Just like they have in
Canada:
The head of the medical clinic that sent a Winnipeg man to the Health Sciences Centre emergency room, where he was found dead 34 hours after he arrived, says her clinic is not to blame.
Socialism means never having to say you're sorry.
"I hope that his death wasn't a death resulting from poor care. And if it is, I hope it will help us to do better," (Dr. Diana Bennett) said.
I wonder if the dead guy hopes his death will help them do better. Ah yes, it's always the system that fails, never the individual.
In 2000, Robert Collicott died of a blood infection before he got to see a doctor; he had been sitting in the HSC waiting area for 4½ hours. In 2001, Herman Rogalsky, 58, died in a waiting room at the Health Sciences Centre while waiting for an ultrasound. In 2003, Dorothy Madden, 74, died of a heart attack in the waiting room of St. Boniface Hospital's emergency ward, after a six-hour wait. In 2004, after a 20-year-old a woman shared her story about miscarrying after a four-hour wait at the Health Sciences Centre emergency room, nearly a dozen other women reported similar stories.
That's it; I totally want the government to get into health resource rationing.
Health Minister Theresa Oswald noted that the addition of reassessment nurses to emergency wards did not address the problem of people who don't present themselves to the triage desk in an emergency room, as appears to have happened
in Sinclair's case.
Blame the patient - that's the blanket defense of the bureaucracy.

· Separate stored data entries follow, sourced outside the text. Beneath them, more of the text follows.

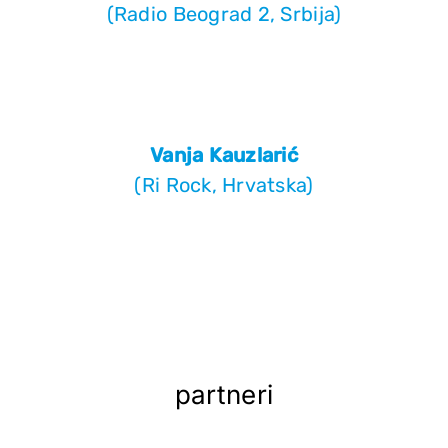
(Radio Beograd 2, Srbija)
Vanja Kauzlarić
(Ri Rock, Hrvatska)
partneri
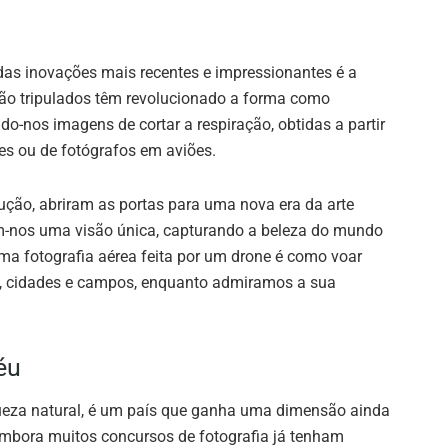
das inovações mais recentes e impressionantes é a
não tripulados têm revolucionado a forma como
-nos imagens de cortar a respiração, obtidas a partir
es ou de fotógrafos em aviões.
ução, abriram as portas para uma nova era da arte
m-nos uma visão única, capturando a beleza do mundo
a fotografia aérea feita por um drone é como voar
os, cidades e campos, enquanto admiramos a sua
éu
queza natural, é um país que ganha uma dimensão ainda
Embora muitos concursos de fotografia já tenham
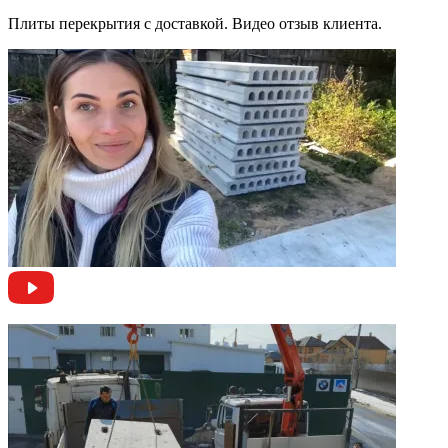
Плиты перекрытия с доставкой. Видео отзыв клиента.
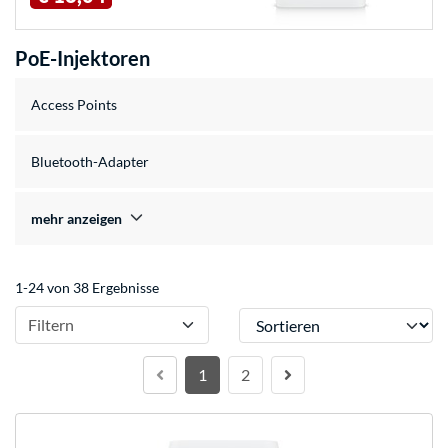
PoE-Injektoren
Access Points
Bluetooth-Adapter
mehr anzeigen
1-24 von 38 Ergebnisse
Sortieren
Filtern
1
2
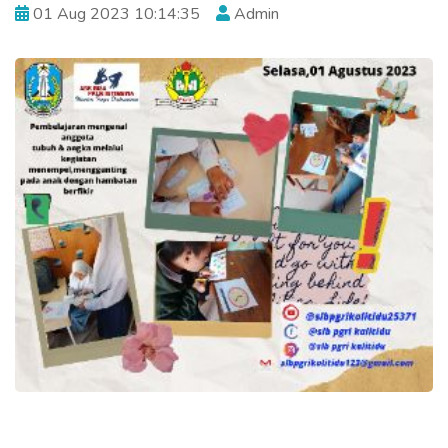
01 Aug 2023 10:14:35
Admin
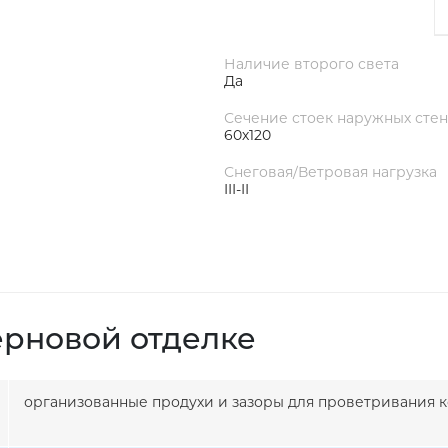
Наличие второго света
Да
Сечение стоек наружных стен
60х120
Снеговая/Ветровая нагрузка
III-II
ерновой отделке
организованные продухи и зазоры для проветривания к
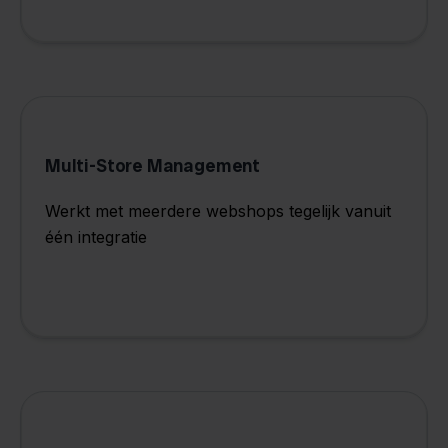
Multi-Store Management
Werkt met meerdere webshops tegelijk vanuit
één integratie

Manitoba Health has asked emergency rooms to make changes to prevent anyone else from falling through the cracks in a similar way, she said. "We did that yesterday … to ensure that every person is spoken to in the waiting room, just to say, you know, 'Hello, have you seen the triage nurse? Have you spoken to someone and registered?'" she said Wednesday morning.
Wow, good thinking; nice to get around to that.